WHAT IS NEEDED — Lines with the word "index" in them must be copied from the records below.

[Extracted data entries]
------------------------------------

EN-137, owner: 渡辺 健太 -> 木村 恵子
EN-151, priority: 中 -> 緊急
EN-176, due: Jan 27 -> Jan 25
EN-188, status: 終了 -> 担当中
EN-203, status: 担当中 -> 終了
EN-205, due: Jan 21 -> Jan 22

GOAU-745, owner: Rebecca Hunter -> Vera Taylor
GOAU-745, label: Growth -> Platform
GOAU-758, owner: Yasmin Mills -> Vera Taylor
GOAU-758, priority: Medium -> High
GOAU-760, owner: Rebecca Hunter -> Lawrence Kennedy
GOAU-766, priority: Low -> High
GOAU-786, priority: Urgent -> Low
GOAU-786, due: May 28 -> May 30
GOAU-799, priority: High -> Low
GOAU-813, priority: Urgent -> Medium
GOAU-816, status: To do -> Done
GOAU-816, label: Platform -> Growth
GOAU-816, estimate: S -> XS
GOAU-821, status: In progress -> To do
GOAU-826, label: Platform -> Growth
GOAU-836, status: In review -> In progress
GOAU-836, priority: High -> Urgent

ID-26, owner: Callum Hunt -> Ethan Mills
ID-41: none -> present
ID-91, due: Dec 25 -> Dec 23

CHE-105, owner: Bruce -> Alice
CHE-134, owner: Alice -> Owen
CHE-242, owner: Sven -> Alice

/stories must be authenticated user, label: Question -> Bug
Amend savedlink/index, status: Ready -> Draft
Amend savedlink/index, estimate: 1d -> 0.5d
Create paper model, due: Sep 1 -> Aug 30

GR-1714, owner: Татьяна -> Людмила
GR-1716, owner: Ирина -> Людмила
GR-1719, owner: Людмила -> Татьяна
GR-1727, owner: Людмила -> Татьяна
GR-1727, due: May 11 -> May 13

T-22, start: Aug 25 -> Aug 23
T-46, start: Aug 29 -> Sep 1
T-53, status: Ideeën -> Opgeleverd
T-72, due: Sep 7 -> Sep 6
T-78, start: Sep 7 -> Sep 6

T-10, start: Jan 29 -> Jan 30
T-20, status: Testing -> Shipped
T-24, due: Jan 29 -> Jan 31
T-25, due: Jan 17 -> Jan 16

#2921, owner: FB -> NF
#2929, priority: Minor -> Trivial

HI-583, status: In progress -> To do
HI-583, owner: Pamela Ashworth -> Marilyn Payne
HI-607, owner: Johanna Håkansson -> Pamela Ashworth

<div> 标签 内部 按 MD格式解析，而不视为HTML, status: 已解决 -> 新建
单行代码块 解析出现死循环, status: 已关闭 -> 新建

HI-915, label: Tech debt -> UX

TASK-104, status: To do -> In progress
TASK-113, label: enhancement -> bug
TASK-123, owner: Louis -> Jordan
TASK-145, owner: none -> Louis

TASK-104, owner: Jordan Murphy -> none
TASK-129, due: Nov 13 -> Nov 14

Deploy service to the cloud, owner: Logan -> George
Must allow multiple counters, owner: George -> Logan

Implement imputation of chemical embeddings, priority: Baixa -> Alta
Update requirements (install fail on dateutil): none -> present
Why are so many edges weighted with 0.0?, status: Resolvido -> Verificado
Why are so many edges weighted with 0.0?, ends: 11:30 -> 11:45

------------------------------------

SOLUTION BELOW —
Amend savedlink/index, status: Ready -> Draft
Amend savedlink/index, estimate: 1d -> 0.5d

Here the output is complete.